= Beginning of Section =

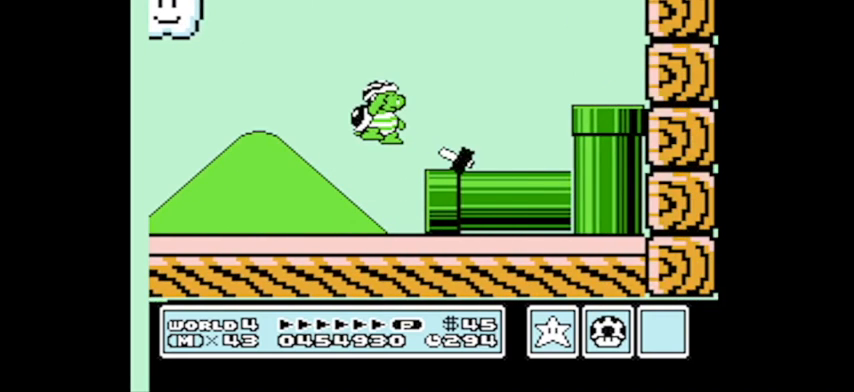
Gameplay with a controller (Nintendo layout); each line is a JSON object with the inputs held at the frame after it. "events" lists button and stick changes between this image and that frame as [ms after this image, input, new state], when the widget could be followed in between. Not read: L3 R3.
{"buttons": [], "events": []}
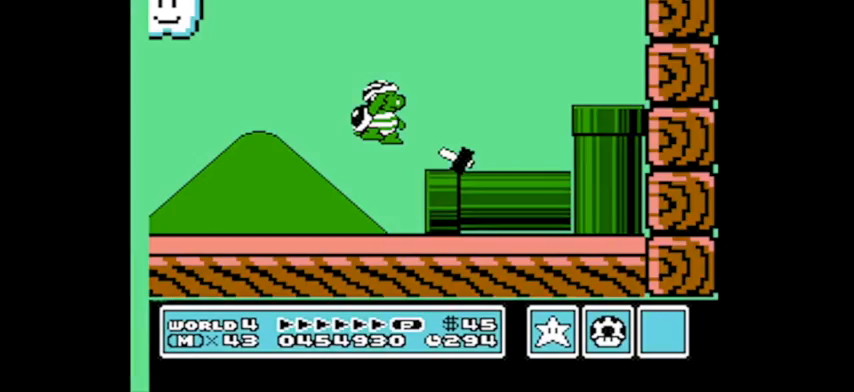
{"buttons": ["DPAD_RIGHT"], "events": [[401, "DPAD_RIGHT", "down"]]}
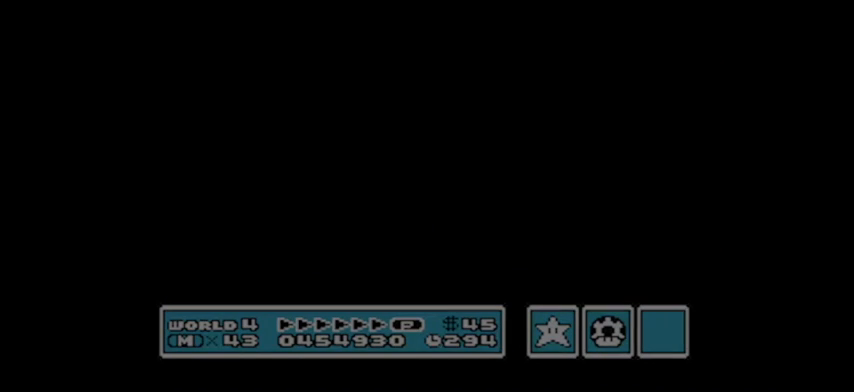
{"buttons": ["B", "DPAD_RIGHT"], "events": [[200, "B", "down"]]}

= End of Section =

### Work task
Would you please state how many lines in the material hold "down"? The number alone will do.

### Exercise response
2